There were a number of short breaks and possibilities for participants to network, get to know each other and connect their work. The event was a success, not only due to the acquisition of new skills by participants, but also due to the positive impact of networking among STS researchers from different disciplines. As one of the participants commented, “It made me see my research field and research questions in a completely new light”. Some of the participants recognised that their areas of research are connected in many ways, which is a success that was beyond the scope of the workshop, but was completely in line with the organiser’s intentions. The workshop itself has also inspired our guest lecturer Dr. Sormani to finish his long unfinished research paper, which is also a success, indeed.

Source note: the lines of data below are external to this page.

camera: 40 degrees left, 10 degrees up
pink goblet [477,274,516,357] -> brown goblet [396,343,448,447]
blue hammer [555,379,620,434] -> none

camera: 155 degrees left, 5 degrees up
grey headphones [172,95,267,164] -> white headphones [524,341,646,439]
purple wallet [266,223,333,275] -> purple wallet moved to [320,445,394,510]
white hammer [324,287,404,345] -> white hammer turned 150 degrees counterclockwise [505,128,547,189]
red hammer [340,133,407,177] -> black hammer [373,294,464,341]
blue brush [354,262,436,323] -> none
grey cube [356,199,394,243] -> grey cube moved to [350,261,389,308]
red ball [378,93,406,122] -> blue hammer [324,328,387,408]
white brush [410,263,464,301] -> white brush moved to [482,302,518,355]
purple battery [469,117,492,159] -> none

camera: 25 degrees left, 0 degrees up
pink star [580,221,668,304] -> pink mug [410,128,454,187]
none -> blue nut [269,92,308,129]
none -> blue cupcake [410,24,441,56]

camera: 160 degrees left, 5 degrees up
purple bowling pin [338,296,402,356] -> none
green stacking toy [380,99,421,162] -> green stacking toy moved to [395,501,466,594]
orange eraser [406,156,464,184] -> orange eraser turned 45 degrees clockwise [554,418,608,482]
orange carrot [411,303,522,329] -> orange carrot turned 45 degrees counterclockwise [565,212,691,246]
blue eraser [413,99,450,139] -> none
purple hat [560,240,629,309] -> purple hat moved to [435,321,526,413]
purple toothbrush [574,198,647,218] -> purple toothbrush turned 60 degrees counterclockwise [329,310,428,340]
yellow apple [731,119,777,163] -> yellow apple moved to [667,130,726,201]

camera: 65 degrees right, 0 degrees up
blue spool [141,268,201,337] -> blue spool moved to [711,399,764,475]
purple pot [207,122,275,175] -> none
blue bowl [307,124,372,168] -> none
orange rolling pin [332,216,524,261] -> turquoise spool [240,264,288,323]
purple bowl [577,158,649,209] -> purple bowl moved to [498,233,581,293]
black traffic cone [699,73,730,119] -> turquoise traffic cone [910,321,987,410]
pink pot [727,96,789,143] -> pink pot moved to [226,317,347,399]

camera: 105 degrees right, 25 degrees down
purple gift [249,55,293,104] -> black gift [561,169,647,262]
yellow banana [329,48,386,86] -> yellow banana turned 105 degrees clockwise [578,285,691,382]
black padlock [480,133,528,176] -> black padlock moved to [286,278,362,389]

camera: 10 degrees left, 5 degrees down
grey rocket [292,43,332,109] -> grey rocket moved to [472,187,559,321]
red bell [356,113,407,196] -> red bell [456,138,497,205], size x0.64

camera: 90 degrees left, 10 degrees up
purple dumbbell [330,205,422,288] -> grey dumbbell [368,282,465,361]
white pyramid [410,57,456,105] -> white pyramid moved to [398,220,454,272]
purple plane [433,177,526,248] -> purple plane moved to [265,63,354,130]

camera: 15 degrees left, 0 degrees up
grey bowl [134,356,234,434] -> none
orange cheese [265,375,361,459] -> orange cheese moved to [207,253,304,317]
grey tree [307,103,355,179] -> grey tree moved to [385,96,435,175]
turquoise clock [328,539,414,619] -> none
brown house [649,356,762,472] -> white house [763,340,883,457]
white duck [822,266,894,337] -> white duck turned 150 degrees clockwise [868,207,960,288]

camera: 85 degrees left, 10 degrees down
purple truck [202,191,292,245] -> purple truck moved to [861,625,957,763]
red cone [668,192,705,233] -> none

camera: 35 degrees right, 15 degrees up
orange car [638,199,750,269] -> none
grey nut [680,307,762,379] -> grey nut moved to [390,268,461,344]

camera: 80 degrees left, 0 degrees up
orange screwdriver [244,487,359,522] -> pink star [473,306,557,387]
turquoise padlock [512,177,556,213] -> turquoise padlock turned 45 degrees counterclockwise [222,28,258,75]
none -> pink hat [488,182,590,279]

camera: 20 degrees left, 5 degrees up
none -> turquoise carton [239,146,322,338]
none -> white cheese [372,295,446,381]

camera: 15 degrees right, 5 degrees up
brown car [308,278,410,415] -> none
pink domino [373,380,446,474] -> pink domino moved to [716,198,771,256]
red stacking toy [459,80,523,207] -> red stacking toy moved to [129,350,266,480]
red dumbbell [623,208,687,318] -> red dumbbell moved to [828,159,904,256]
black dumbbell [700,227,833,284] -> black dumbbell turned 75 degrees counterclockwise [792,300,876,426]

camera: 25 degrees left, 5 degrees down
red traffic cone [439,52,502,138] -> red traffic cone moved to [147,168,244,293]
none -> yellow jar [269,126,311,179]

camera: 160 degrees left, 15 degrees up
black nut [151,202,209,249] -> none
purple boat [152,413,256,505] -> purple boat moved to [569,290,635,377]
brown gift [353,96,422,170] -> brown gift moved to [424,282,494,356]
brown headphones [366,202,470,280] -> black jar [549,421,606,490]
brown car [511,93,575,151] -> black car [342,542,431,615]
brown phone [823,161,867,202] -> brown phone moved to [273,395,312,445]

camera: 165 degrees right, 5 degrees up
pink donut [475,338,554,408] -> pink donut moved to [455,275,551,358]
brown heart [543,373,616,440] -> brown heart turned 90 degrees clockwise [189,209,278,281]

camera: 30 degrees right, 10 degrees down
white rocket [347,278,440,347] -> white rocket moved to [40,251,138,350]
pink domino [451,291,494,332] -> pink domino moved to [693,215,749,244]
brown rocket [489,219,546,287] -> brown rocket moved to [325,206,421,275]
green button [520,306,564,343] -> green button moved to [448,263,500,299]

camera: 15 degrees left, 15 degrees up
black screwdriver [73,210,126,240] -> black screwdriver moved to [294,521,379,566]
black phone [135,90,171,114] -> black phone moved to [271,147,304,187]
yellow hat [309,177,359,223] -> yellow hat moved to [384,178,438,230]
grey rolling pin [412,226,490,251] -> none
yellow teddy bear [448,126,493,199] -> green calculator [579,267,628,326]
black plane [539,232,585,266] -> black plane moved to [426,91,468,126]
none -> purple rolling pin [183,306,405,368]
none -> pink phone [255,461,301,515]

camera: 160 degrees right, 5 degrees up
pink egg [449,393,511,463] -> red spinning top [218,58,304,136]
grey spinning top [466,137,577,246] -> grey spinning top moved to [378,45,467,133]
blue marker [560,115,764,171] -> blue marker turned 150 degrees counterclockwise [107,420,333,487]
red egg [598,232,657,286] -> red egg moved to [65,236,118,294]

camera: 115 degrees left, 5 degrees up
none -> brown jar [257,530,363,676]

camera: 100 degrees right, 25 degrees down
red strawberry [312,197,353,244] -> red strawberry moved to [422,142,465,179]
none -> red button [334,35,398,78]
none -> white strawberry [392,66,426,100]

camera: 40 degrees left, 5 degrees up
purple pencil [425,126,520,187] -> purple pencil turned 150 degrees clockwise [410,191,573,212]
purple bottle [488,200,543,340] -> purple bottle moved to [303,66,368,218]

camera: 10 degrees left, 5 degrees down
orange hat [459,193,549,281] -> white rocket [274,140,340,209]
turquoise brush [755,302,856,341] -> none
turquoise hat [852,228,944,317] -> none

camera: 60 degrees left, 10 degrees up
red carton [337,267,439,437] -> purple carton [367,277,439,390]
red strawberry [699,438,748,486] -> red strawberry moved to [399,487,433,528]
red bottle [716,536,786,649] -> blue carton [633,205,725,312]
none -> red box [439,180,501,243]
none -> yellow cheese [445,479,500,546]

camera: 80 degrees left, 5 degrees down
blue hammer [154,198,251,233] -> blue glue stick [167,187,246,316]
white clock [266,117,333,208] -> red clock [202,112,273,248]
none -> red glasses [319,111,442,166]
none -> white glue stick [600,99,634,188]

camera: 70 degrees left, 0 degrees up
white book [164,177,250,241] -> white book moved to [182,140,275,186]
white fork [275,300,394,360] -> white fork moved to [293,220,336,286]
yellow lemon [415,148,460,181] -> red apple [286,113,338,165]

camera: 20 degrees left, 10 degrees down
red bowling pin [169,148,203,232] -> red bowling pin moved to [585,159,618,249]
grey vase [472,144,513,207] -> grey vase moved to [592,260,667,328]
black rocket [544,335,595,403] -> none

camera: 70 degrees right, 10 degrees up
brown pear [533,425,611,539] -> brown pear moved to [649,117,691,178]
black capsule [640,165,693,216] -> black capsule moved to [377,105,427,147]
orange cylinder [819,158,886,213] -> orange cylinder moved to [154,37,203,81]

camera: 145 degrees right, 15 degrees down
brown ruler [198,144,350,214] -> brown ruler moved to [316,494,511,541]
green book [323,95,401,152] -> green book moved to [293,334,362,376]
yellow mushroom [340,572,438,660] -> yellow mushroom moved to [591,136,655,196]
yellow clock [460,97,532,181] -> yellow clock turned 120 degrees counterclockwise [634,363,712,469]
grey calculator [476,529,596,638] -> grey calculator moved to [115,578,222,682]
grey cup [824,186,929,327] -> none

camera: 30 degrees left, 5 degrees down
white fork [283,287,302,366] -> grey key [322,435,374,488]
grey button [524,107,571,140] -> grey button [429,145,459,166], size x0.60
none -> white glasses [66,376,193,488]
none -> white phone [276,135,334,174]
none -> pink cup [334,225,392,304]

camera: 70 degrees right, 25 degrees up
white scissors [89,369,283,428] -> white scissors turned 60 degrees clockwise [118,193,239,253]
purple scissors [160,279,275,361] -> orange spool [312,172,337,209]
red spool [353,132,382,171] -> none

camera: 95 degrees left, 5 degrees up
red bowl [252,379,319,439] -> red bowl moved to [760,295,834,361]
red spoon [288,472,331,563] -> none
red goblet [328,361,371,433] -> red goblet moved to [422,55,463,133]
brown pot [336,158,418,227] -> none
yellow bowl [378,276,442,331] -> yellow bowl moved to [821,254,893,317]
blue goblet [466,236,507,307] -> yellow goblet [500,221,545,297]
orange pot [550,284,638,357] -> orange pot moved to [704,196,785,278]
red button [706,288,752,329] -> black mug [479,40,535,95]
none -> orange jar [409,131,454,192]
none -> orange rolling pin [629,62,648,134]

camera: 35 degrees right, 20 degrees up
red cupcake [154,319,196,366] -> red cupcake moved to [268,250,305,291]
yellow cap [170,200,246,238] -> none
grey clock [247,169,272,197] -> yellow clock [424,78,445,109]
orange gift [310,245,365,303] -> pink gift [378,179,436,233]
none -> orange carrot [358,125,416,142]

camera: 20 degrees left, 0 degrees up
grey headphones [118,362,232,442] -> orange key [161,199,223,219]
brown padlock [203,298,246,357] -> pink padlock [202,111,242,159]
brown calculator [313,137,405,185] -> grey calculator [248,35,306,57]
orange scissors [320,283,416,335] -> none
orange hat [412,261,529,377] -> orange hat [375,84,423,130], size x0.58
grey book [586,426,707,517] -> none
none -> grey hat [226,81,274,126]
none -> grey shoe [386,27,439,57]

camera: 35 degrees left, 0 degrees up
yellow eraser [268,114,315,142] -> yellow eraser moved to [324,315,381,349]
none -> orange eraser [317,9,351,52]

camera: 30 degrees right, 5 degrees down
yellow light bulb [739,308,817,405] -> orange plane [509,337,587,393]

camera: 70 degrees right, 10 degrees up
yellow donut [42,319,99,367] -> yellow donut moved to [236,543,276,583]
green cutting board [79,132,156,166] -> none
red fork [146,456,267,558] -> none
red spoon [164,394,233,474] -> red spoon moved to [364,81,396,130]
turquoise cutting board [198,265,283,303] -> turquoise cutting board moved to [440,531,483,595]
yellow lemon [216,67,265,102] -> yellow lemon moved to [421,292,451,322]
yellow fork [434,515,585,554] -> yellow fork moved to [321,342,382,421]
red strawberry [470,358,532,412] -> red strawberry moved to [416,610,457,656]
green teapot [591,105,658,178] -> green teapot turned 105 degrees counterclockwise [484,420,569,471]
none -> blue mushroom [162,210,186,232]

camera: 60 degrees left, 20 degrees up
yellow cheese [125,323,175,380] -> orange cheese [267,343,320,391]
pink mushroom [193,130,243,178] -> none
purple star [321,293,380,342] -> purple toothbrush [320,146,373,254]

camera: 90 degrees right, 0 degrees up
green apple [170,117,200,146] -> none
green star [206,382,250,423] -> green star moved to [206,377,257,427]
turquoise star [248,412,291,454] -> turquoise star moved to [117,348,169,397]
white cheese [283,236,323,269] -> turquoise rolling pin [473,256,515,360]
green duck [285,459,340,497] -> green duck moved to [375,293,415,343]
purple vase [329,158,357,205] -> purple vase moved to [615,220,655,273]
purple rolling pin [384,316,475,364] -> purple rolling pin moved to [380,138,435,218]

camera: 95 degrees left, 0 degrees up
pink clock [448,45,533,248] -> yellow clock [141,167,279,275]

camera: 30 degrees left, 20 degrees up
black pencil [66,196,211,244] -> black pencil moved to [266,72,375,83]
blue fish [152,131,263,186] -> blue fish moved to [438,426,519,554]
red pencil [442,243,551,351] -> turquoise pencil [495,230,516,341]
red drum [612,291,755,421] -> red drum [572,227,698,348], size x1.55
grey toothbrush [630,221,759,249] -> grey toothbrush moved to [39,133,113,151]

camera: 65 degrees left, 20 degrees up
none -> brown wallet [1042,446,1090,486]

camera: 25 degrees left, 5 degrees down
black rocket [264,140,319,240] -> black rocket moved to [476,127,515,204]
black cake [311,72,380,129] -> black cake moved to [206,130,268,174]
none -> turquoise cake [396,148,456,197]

In the afternoon of the first day of the event, the first Croatian STS section meeting was held. It was attended mostly by the core of sociologists who have recognised this event as an effort to build their research community. Besides the formal part of the meeting which established the Croatian STS Section, an introductory note on the state of STS research in Slovenia and Croatia was provided by two guests at the meeting, Dr. Franc Mali from Ljubljana and Dr. Katarina Prpic from Zagreb. In the discussion that followed, the participants concluded that both the Slovenian and Croatian STS communities are small, invisible and mostly without any political or public influence. The problem of the STS research community’s weak influence on changes and improvements to science and technology policy was especially emphasised. As proposed by the chair, the members have agreed that our newly established Croatian section should put emphasis on the following objectives:

  • Enhancing collaboration between Croatian and Slovenian STS researchers and building a common STS community
  • Building and strengthening the Croatian STS community by working on enhancing the visibility of each of the Section’s members and by making the Section attractive to STS researchers from disciplines other than sociology
  • Building STS as a field which provides a so-called “science policy interface”, with an aim of enriching decision-making within the domain of science and technology national policies

The proposed future actions to achieve these objectives were identified as the following:

  • Organising a series of round tables on different popular subjects in the field of STS that would promote the Section and attract other researchers that may not otherwise recognise the Section as an association reflecting their interests
  • Organising round tables and proposals related to science and technology policies
  • Organising meetings with Slovenian colleagues and hopefully collaborative activities
  • Establishing a closer tie to EASST and to other international colleagues

In conclusion, we agreed that this is the perfect starting point and because our strength cannot be in numbers, then it should be in a frequent and constructive exchange of ideas, mutual support and collaboration. How successful the Croatian (together with Slovenian) community can be in those, remains to be seen.